EDF participe à « Neom », projet de mégalopole futuriste en Arabie saoudite, et se met des salariés à dos
ENVIRONNEMENT - Pour EDF c’est un projet « écolo », pour certains de ses salariés c’est un « écocide ». Une enquête fouillée de la cellule d’investigation de Radio France raconte ce vendredi 1er mars la colère de certains employés d’EDF après que l’entreprise a annoncé construire une centrale hydroélectrique au cœur de la future mégalopole futuriste « Neom », située en plein milieu du désert saoudien.
Ce projet évalué à plusieurs centaines de milliards de dollars, porté par le prince Mohammed ben Salmane, doit sortir de terre en 2030. Il s’étale sur plus de 25 000 km2, et comporte, entre autres, une station de ski qui doit accueillir les jeux asiatiques d’hiver de 2029, une île de luxe sur la mer Rouge, ou encore The Line, une « ville immeuble » de 500 m de haut, comme vous pouvez le voir dans notre vidéo ci-dessous.
Parmi ces contradictions, cette ville géante s’engage à être entièrement piétonne, « zéro carbone », et à respecter 95 % de la nature aux alentours du site, mais devrait accueillir dans le même temps l’un des plus grands aéroports du monde.
Le paradoxe d’une station hydroélectrique dans le désert
C’est sur ces promesses « écolos » que surfe le plus grand fournisseur d’électricité et de gaz français pour justifier sa participation à Neom. « The Line est censée fonctionner uniquement avec des énergies renouvelables, le vent et le soleil », indique à cet égard un membre d’EDF à nos confrères de Radio France.

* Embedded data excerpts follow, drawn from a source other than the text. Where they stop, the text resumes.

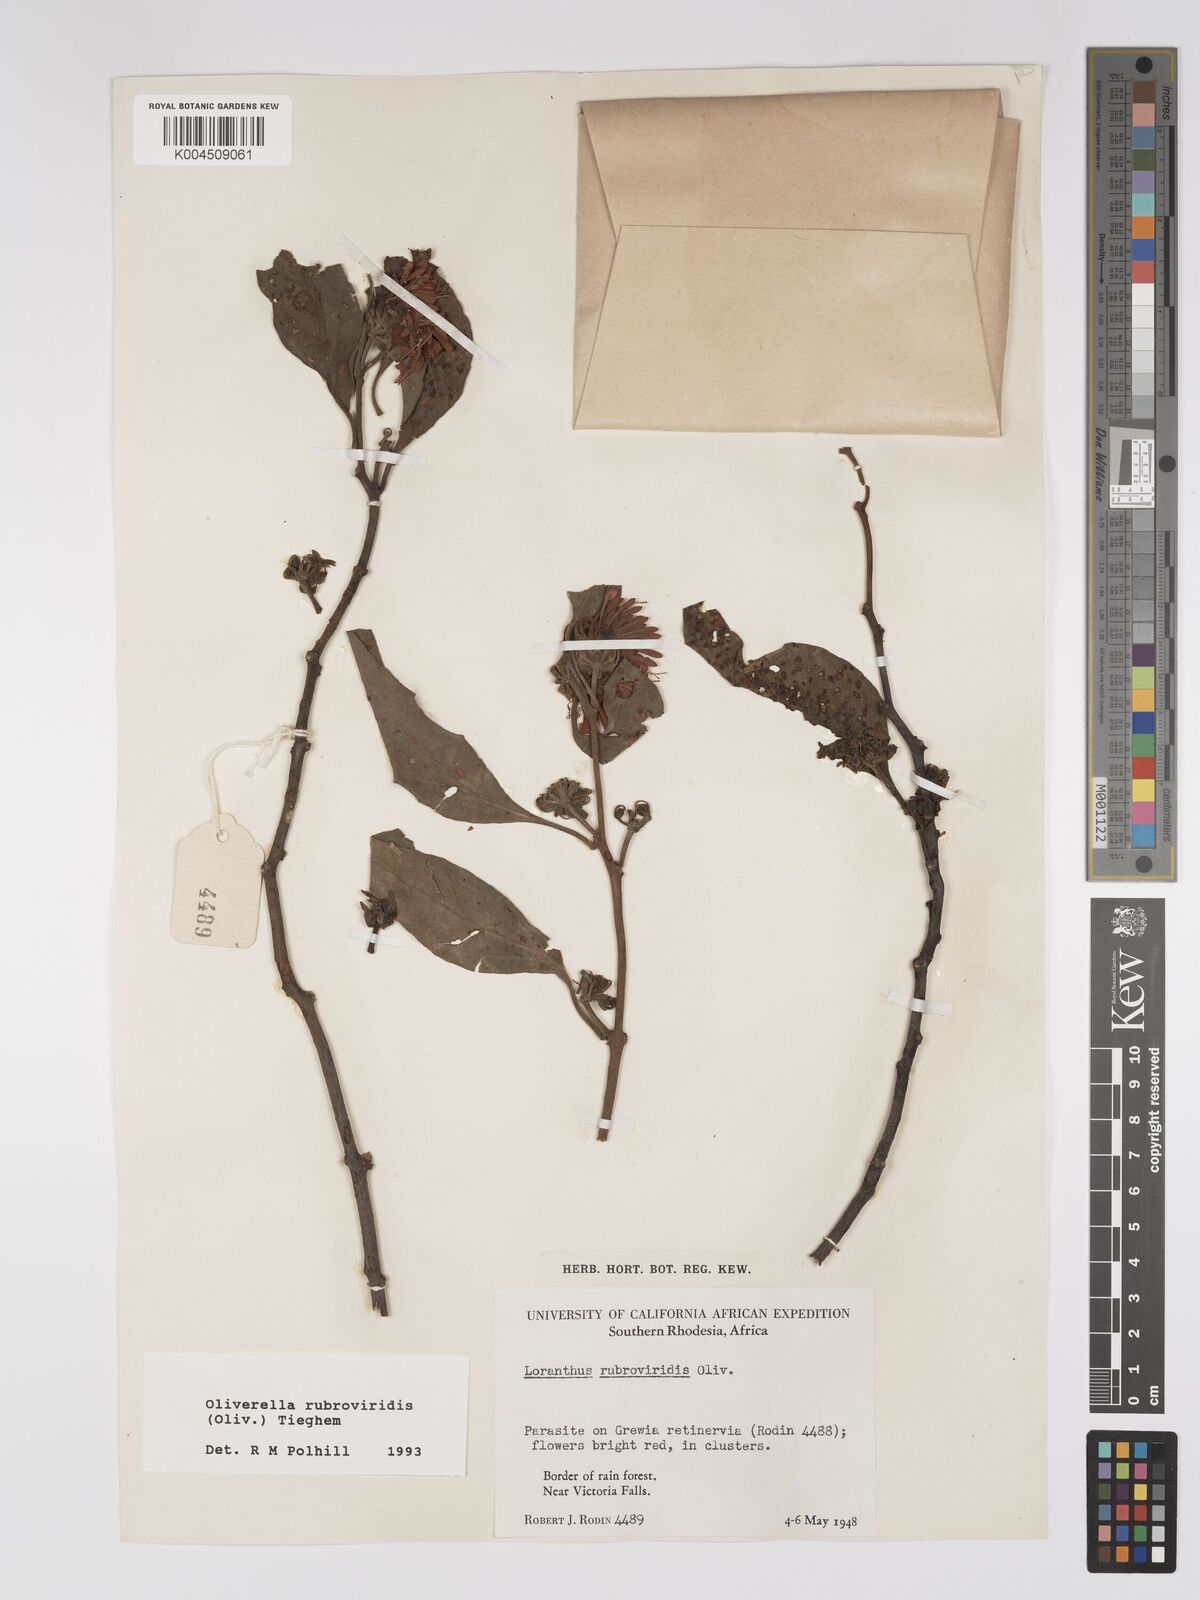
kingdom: Plantae
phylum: Tracheophyta
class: Magnoliopsida
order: Santalales
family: Loranthaceae
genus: Oliverella
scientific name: Oliverella rubroviridis
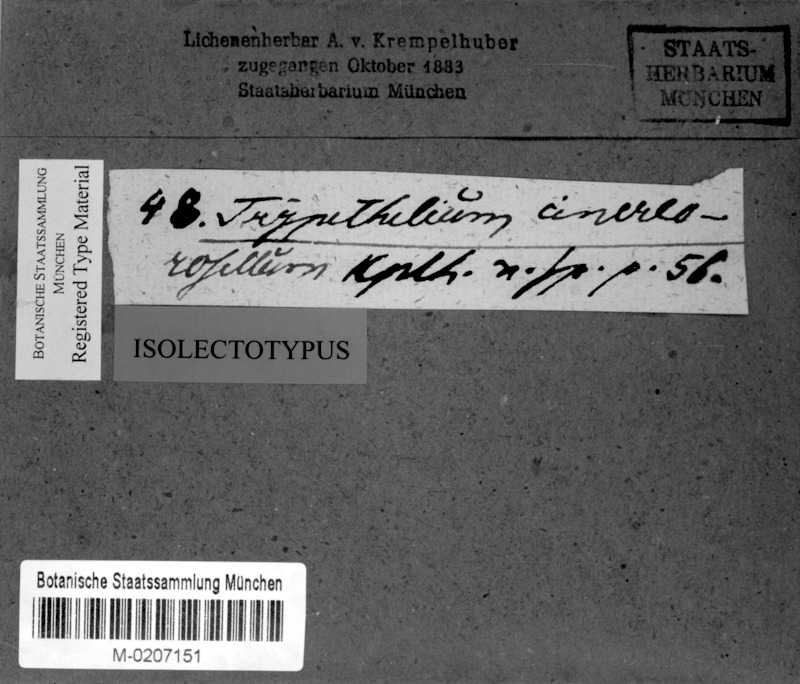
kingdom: Fungi
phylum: Ascomycota
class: Dothideomycetes
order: Trypetheliales
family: Trypetheliaceae
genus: Astrothelium
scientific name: Astrothelium cinereorosellum
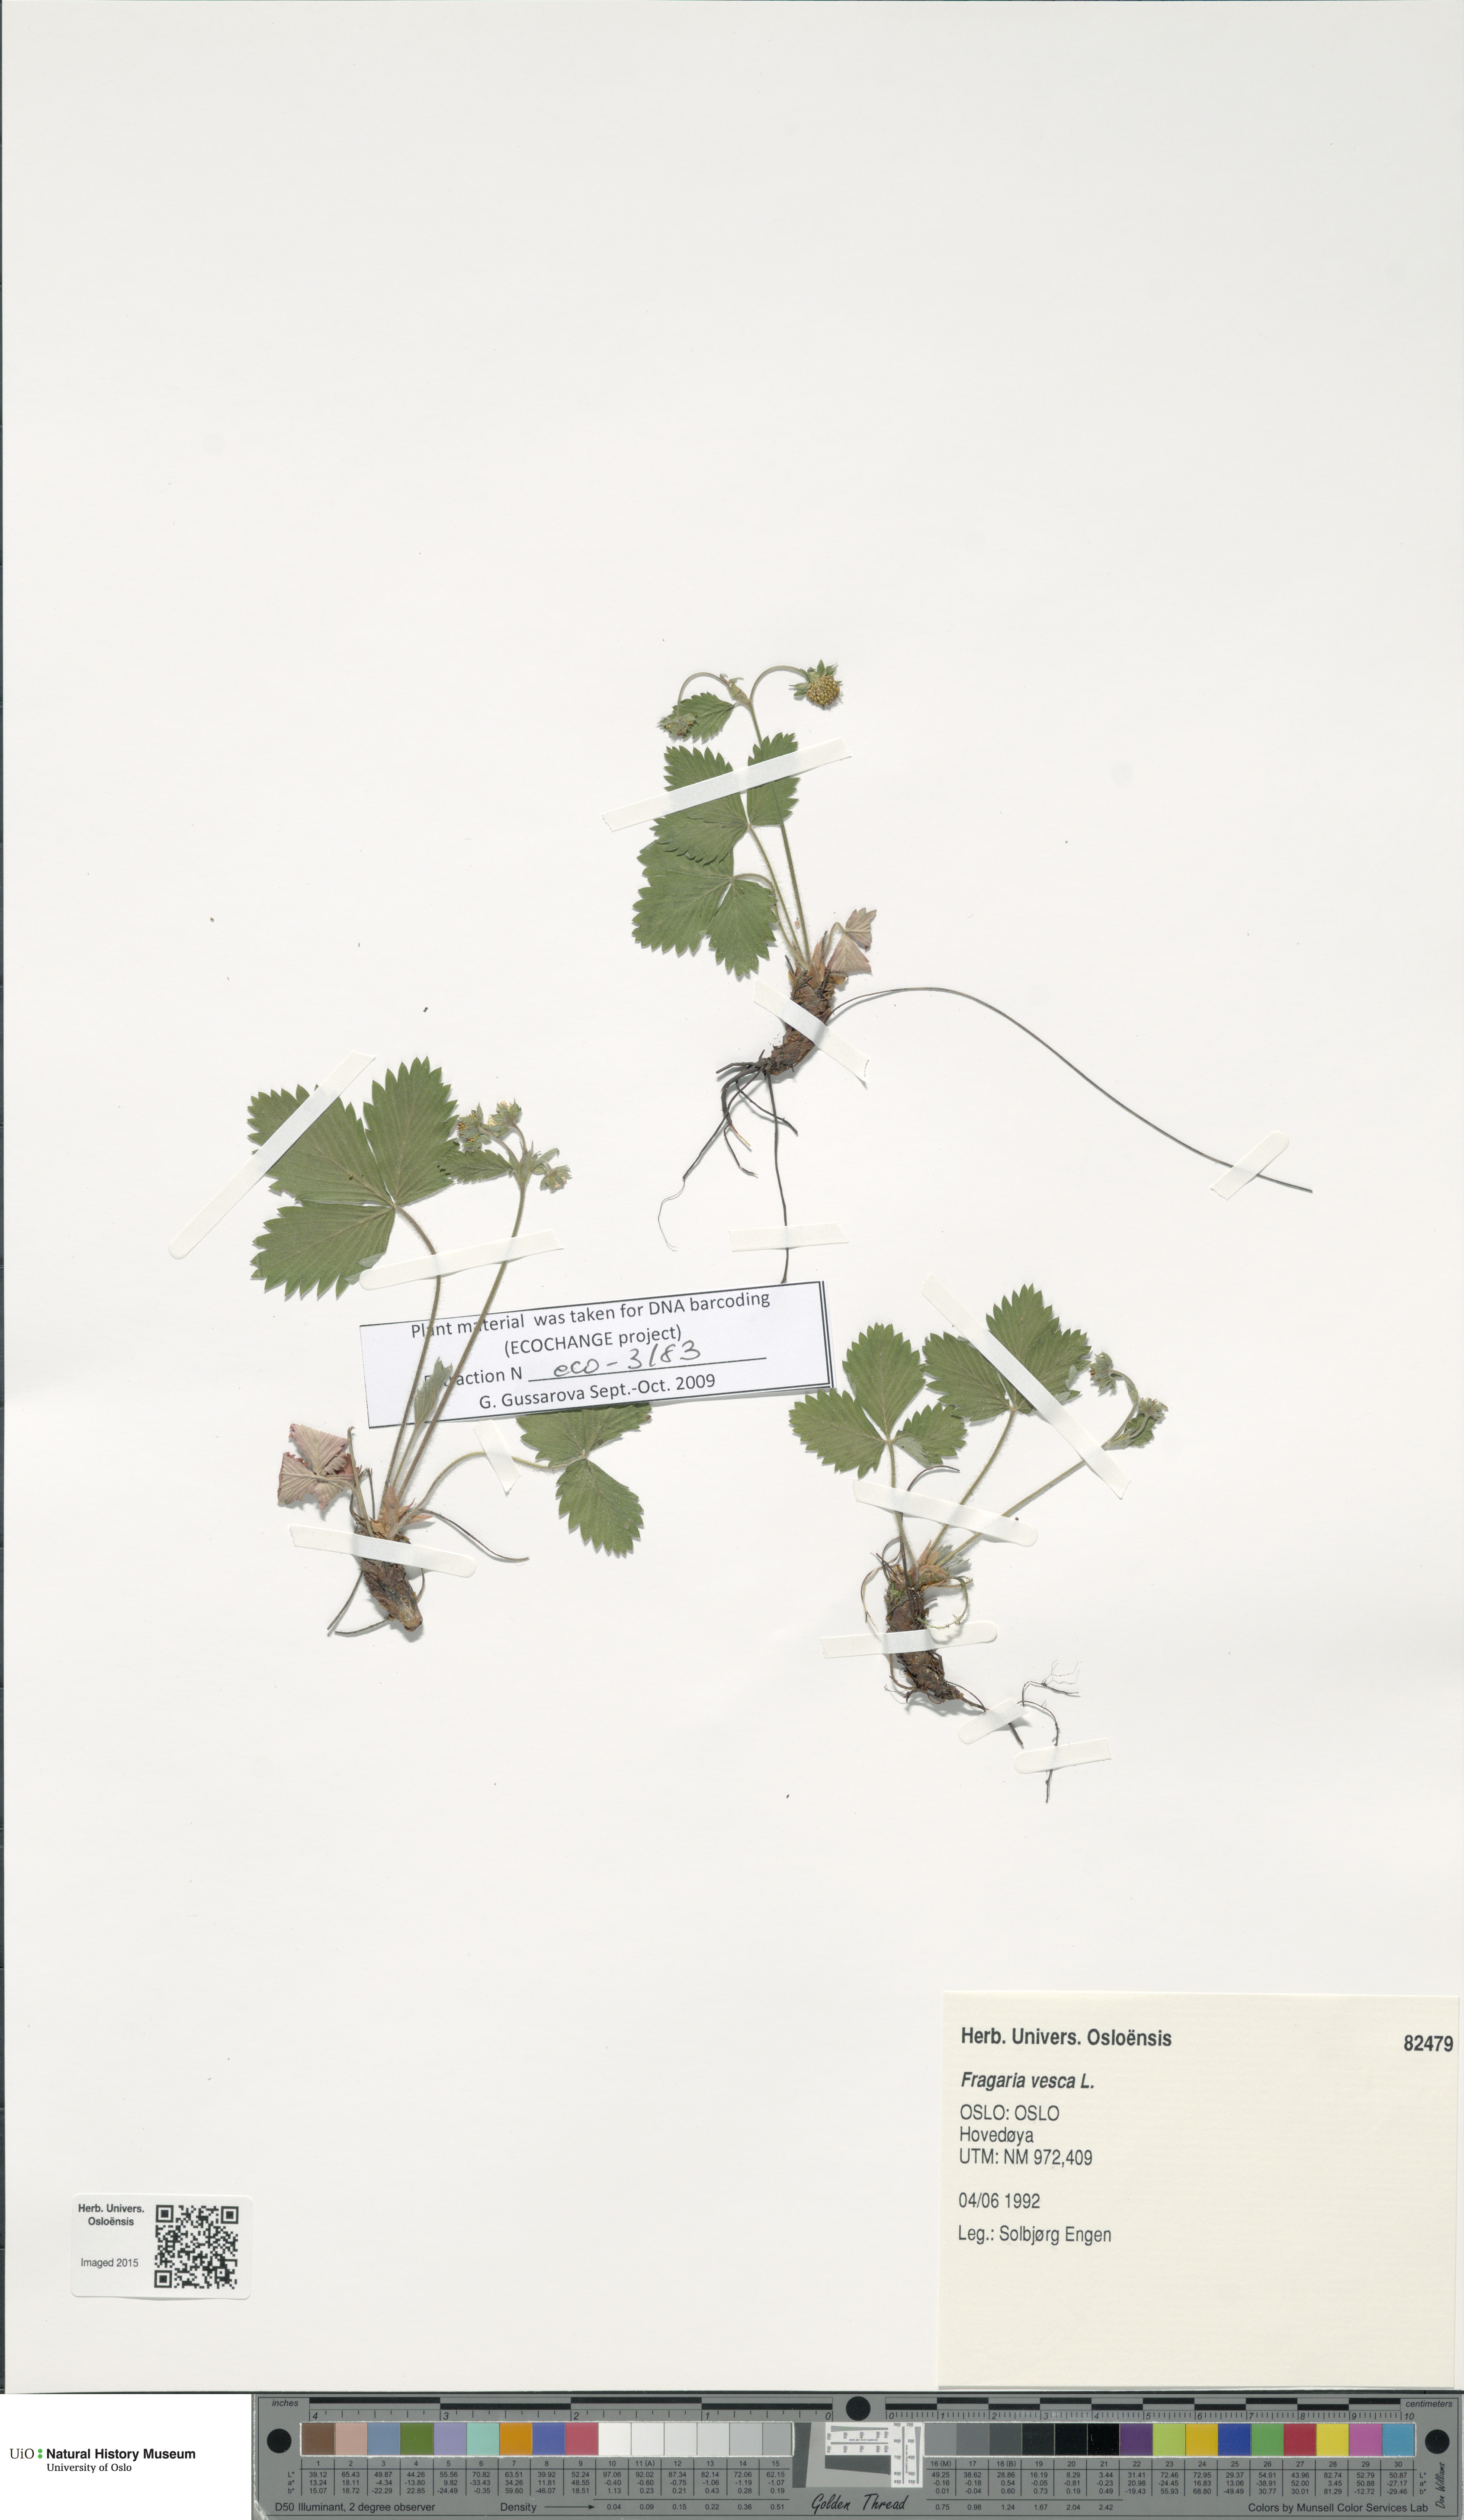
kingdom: Plantae
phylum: Tracheophyta
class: Magnoliopsida
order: Rosales
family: Rosaceae
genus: Fragaria
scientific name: Fragaria vesca
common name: Wild strawberry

Concrètement, EDF va construire une STEP (station de transfert d’énergie par pompage), un type de centrale hydroélectrique qui permet de produire de l’électricité et d’en stocker, et donc de se prémunir des coupures de courant. Autre avantage de cette technologie : elle émet très peu d’émissions de gaz à effet de serre, et s’inscrit donc parfaitement dans la volonté des Saoudiens de construire la ville du futur « zéro émission ».
Sauf que la production hydraulique est certes peu polluante, mais nécessite de l’eau. Or, dans le désert, c’est une ressource qui manque. Dans l’offre soumise par EDF à Neom Company, signée début 2024, que franceinfo a pu consulter, il est précisé que « l’eau sera prélevée dans le grand pipeline d’adduction d’eau dessalée situé à proximité », et qu’une usine de dessalement sera construite « près de la mer Rouge ». Une installation très coûteuse et très gourmande en énergie.
« Ce n’est pas notre EDF »
« On capte de l’eau pour un projet qui ne bénéficiera pas à la population générale », dénonce un syndicaliste. « Neom nous gêne parce que c’est un projet pharaonique (...) pour faire du tourisme de luxe au milieu du désert. Et ça, ce n’est pas du tout durable », conteste, lui, Jean-Yves Ségura, représentant du personnel et délégué Force Ouvrière (FO) à EDF Hydro, à France info.
Le syndicat FO a d’ailleurs lancé un sondage auprès des 860 salariés d’EDF Hydro en novembre dernier. Résultat : « 73 % d’entre eux souhaitent qu’EDF quitte le projet. 17 % considèrent qu’EDF doit continuer », rapporte Jean-Yves Ségura.
« Ce n’est pas notre EDF. C’est un paradoxe de demander la sobriété en France et de s’impliquer dans un projet à ce point délirant à l’étranger », se désole également un ingénieur chez EDF Hydro, qui assure que pour empêcher la construction de la STEP « toutes les voies de recours disponibles en interne ont été activées, sans succès ».
Pire, les salariés assurent que l’entreprise les oblige à ne pas trop se rebeller. « La direction est ferme sur Neom. On nous dit que si cela nous pose trop de problèmes de travailler sur ce projet, il faut quitter l’entreprise », raconte un agent, qui dit « éviter d’aborder le sujet à la pause déjeuner ». De son côté EDF dément, assurant qu’elle a « laissé le choix aux salariés de ne pas contribuer au projet s’ils le souhaitaient ».